*Lesetext*
Auch Walter Erhart geht es mit Generationen – zum Gebrauch eines alten Begriffs für die jüngste Geschichte der Literaturwissenschaft um ein Modell zur Erklärung wissenschaftlichen Wandels. Er wählt die >Generation<, weil sie ihm erlaube, "Institutionen-, Theorie- und Personengeschichte" aufeinander zu beziehen.

Welche Möglichkeiten besitzt eine neue Generation, um >alte< Bestände der Wissenschaft zu delegitimieren, Neues aber – und damit auch sich selbst – zu legitimieren? Welche Selektionskriterien stehen jeweils zur Verfügung, um einen generationsspezifischen Wandel in der >Organisation< des Fachs auch innerhalb der Wissens- und Leistungsformen anzumelden? Warum und auf welche Weise schließlich werden bestimmte Wissensformen herausgegriffen und ausgewählt? (S. 87).

Am Beispiel des Postrukturalismus verweist Erhart darauf, dass eine >Generation< sich auch unabhängig vom Geburtsjahrgang formieren könne; der "Generationszusammenhang" stelle sich anhand "einer gemeinsam erfahrenen akademischen Sozialisation" her (S. 95). Es bleibt jedoch fraglich, ob der Begriff der >Generation<, dessen Gebrauch viel zu stark an das Lebensalter der Protagonisten gekoppelt ist, für die Erklärung wissenschaftlichen Wandels eine größere Reichweite hat als solche wie "Netzwerke, Moden oder [...] Episteme", die in der Diskussion dagegengehalten wurden (S. 124). Der Vorteil, mit dem Begriff der >Generation< zu arbeiten, wurde zwar darin gesehen, dass er "quer zu Paradigmen, Disziplinen oder politischen Einstellungen" gruppiere und einen "akademischen Habitus" beschreibbar mache, der auf "lebensgeschichtlichen Erfahrungen" beruhe. Dass dieser aber nachweisbar "zum wissenschaftlichen Niederschlag in Texten" führe, wurde bestritten (S. 124).

*Rohdaten*
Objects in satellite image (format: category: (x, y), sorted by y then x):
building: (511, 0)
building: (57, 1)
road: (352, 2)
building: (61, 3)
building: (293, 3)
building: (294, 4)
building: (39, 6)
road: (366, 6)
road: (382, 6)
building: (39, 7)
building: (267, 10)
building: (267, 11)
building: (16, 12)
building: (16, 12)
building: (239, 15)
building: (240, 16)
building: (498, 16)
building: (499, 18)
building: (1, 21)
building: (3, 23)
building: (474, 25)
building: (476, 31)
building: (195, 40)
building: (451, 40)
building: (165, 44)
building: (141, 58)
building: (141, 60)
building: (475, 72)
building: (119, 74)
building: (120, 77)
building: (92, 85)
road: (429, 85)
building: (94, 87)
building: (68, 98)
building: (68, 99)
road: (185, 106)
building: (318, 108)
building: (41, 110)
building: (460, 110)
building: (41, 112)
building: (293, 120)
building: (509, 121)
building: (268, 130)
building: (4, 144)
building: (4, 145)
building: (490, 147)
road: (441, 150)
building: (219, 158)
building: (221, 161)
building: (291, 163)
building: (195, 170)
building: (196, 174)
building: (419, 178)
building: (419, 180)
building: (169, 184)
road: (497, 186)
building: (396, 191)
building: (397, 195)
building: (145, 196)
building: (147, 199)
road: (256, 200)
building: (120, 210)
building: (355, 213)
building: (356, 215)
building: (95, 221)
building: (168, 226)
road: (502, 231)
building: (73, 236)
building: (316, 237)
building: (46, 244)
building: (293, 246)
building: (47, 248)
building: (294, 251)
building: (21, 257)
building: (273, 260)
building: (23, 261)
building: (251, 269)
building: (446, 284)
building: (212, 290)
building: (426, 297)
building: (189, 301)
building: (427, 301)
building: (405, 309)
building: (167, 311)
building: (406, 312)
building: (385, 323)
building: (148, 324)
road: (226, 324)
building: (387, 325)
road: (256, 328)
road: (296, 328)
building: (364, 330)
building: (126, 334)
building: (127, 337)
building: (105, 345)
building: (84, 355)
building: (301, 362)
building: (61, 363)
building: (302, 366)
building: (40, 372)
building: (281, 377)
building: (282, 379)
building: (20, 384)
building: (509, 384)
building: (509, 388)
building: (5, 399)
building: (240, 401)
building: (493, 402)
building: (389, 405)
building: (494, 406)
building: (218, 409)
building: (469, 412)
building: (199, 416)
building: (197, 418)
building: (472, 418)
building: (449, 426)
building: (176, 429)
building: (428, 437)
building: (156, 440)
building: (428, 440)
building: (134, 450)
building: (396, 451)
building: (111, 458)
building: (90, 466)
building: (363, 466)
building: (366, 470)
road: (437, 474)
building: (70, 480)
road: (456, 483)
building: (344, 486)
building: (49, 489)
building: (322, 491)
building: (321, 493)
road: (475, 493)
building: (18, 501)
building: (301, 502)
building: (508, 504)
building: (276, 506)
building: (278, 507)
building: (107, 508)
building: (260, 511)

*Aufgabenstellung*
Schreiben Sie aus dem Lesetext die Stelle von „Auch Walter Erhart“ bis „ausgewählt? (S. 87).“ wortgetreu ab. Die Daten werden hier nicht gebraucht.

*Lösung*
Auch Walter Erhart geht es mit Generationen – zum Gebrauch eines alten Begriffs für die jüngste Geschichte der Literaturwissenschaft um ein Modell zur Erklärung wissenschaftlichen Wandels. Er wählt die >Generation<, weil sie ihm erlaube, "Institutionen-, Theorie- und Personengeschichte" aufeinander zu beziehen.

Welche Möglichkeiten besitzt eine neue Generation, um >alte< Bestände der Wissenschaft zu delegitimieren, Neues aber – und damit auch sich selbst – zu legitimieren? Welche Selektionskriterien stehen jeweils zur Verfügung, um einen generationsspezifischen Wandel in der >Organisation< des Fachs auch innerhalb der Wissens- und Leistungsformen anzumelden? Warum und auf welche Weise schließlich werden bestimmte Wissensformen herausgegriffen und ausgewählt? (S. 87).